— Work task —
Every record must be transcribed in its entirety, apart from the images, which are to be omitted.

— Source data —
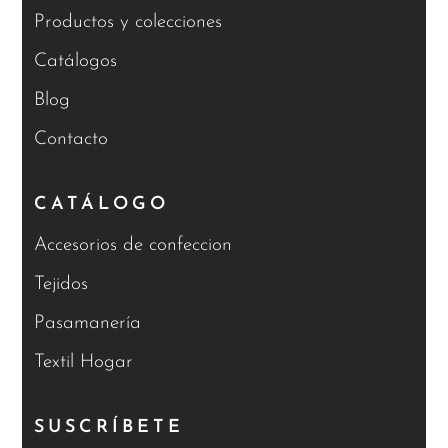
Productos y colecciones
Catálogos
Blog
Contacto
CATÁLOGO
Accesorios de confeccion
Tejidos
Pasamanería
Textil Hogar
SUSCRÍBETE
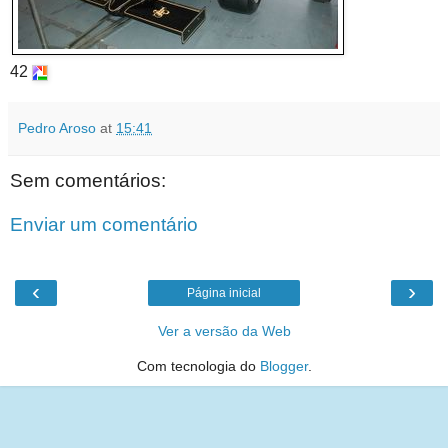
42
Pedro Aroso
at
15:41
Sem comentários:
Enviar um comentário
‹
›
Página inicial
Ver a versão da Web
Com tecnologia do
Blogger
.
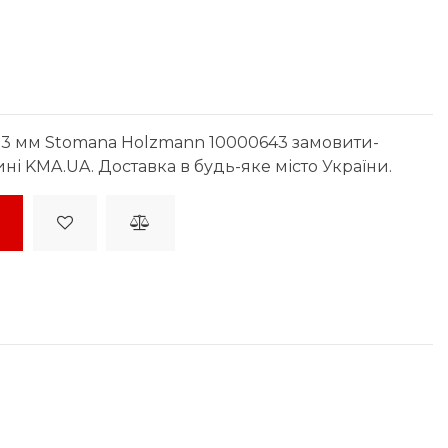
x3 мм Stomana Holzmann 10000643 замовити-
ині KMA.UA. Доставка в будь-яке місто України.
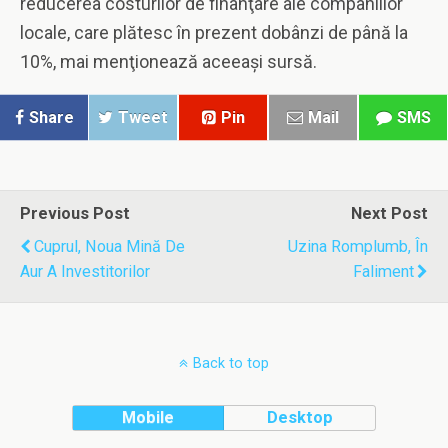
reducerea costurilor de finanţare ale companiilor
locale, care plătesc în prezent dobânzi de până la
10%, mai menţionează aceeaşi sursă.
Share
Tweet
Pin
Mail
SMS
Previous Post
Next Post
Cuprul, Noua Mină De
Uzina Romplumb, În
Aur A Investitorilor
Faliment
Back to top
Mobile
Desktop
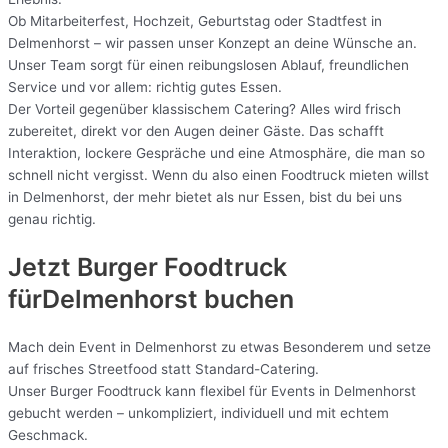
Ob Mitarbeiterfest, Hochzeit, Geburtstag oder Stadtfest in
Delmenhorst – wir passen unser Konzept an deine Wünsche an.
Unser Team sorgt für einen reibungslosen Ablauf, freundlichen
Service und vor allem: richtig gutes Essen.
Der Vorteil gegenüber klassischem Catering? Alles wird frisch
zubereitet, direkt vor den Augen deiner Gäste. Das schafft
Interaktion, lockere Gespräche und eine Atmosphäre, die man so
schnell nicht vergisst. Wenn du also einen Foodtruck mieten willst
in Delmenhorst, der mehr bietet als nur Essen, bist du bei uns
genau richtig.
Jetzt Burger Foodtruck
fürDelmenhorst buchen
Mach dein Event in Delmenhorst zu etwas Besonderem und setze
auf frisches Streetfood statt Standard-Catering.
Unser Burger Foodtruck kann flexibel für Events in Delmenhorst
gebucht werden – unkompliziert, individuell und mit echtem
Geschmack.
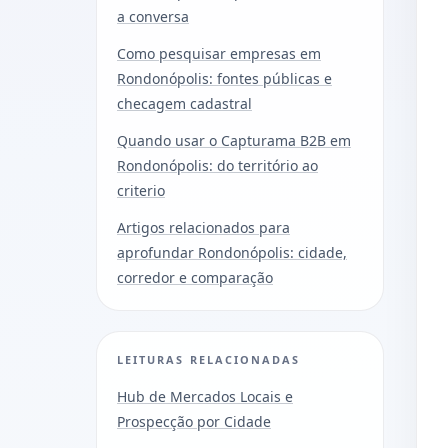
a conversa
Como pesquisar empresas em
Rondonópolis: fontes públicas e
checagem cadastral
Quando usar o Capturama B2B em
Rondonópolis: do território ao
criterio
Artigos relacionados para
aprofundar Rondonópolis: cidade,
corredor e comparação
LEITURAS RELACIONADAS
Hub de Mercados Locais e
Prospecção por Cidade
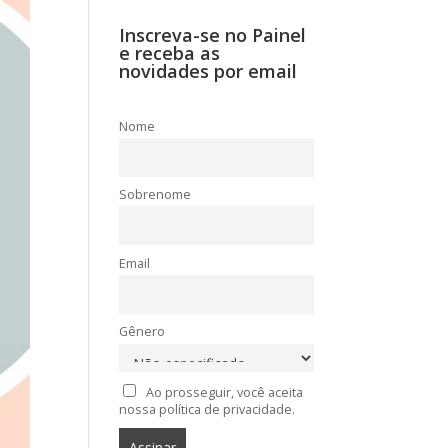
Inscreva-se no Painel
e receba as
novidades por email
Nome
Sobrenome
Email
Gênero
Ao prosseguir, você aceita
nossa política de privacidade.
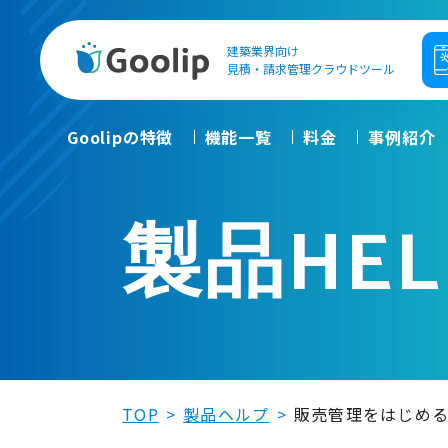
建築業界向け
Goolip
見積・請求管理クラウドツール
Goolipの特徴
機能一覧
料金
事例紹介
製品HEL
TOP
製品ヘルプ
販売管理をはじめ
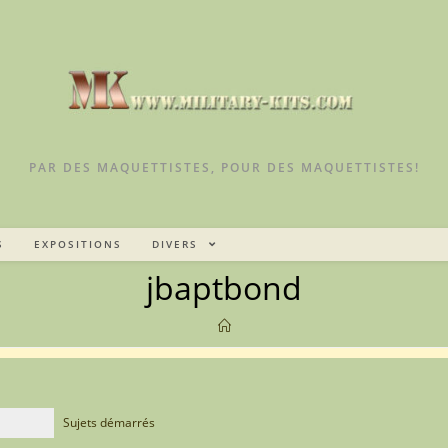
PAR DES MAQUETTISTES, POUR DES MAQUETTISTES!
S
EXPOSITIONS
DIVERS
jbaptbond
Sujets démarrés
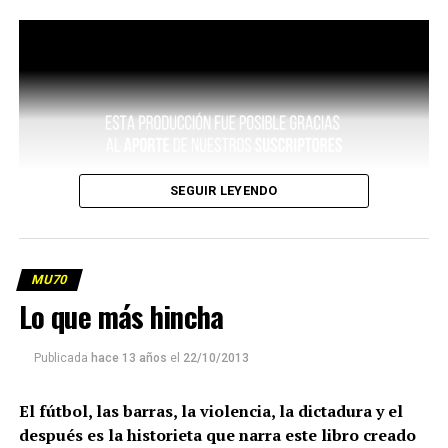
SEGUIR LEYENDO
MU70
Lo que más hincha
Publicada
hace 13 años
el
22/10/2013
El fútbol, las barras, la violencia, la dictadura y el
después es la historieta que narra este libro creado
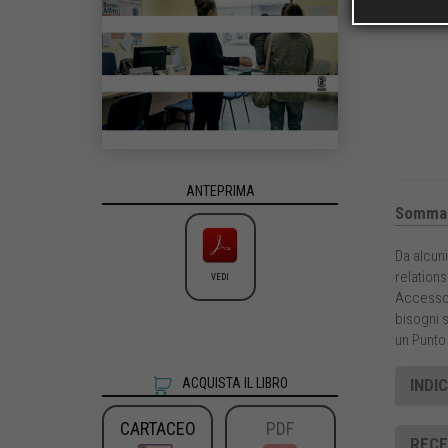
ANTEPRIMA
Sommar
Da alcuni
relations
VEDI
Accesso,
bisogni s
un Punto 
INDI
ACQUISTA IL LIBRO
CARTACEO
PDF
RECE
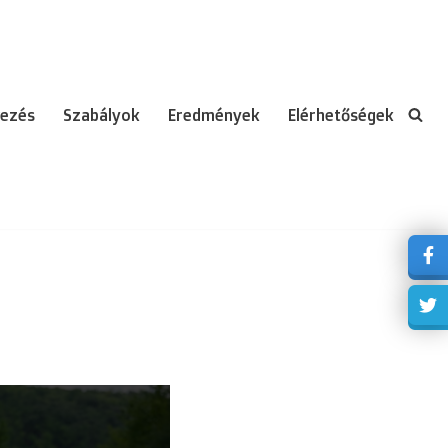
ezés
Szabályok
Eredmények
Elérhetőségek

— Output for this task —
Productos y colecciones
Catálogos
Blog
Contacto
CATÁLOGO
Accesorios de confeccion
Tejidos
Pasamanería
Textil Hogar
SUSCRÍBETE
42
Pedro Aroso
at
15:41
Sem comentários:
Enviar um comentário
‹
›
Página inicial
Ver a versão da Web
Com tecnologia do
Blogger
.
x3 мм Stomana Holzmann 10000643 замовити-
ині KMA.UA. Доставка в будь-яке місто України.
reducerea costurilor de finanţare ale companiilor
locale, care plătesc în prezent dobânzi de până la
10%, mai menţionează aceeaşi sursă.
Share
Tweet
Pin
Mail
SMS
Previous Post
Next Post
Cuprul, Noua Mină De
Uzina Romplumb, În
Aur A Investitorilor
Faliment
Back to top
Mobile
Desktop
Ob Mitarbeiterfest, Hochzeit, Geburtstag oder Stadtfest in
Delmenhorst – wir passen unser Konzept an deine Wünsche an.
Unser Team sorgt für einen reibungslosen Ablauf, freundlichen
Service und vor allem: richtig gutes Essen.
Der Vorteil gegenüber klassischem Catering? Alles wird frisch
zubereitet, direkt vor den Augen deiner Gäste. Das schafft
Interaktion, lockere Gespräche und eine Atmosphäre, die man so
schnell nicht vergisst. Wenn du also einen Foodtruck mieten willst
in Delmenhorst, der mehr bietet als nur Essen, bist du bei uns
genau richtig.
Jetzt Burger Foodtruck
fürDelmenhorst buchen
Mach dein Event in Delmenhorst zu etwas Besonderem und setze
auf frisches Streetfood statt Standard-Catering.
Unser Burger Foodtruck kann flexibel für Events in Delmenhorst
gebucht werden – unkompliziert, individuell und mit echtem
Geschmack.
a conversa
Como pesquisar empresas em
Rondonópolis: fontes públicas e
checagem cadastral
Quando usar o Capturama B2B em
Rondonópolis: do território ao
criterio
Artigos relacionados para
aprofundar Rondonópolis: cidade,
corredor e comparação
LEITURAS RELACIONADAS
Hub de Mercados Locais e
Prospecção por Cidade
Inscreva-se no Painel
e receba as
novidades por email
Nome
Sobrenome
Email
Gênero
Ao prosseguir, você aceita
nossa política de privacidade.
建築業界向け
Goolip
見積・請求管理クラウドツール
Goolipの特徴
機能一覧
料金
事例紹介
製品HEL
TOP
製品ヘルプ
販売管理をはじめ
PAR DES MAQUETTISTES, POUR DES MAQUETTISTES!
S
EXPOSITIONS
DIVERS
jbaptbond
Sujets démarrés
SEGUIR LEYENDO
MU70
Lo que más hincha
Publicada
hace 13 años
el
22/10/2013
El fútbol, las barras, la violencia, la dictadura y el
después es la historieta que narra este libro creado
ANTEPRIMA
Sommar
Da alcuni
relations
VEDI
Accesso,
bisogni s
un Punto 
INDI
ACQUISTA IL LIBRO
CARTACEO
PDF
RECE
ezés
Szabályok
Eredmények
Elérhetőségek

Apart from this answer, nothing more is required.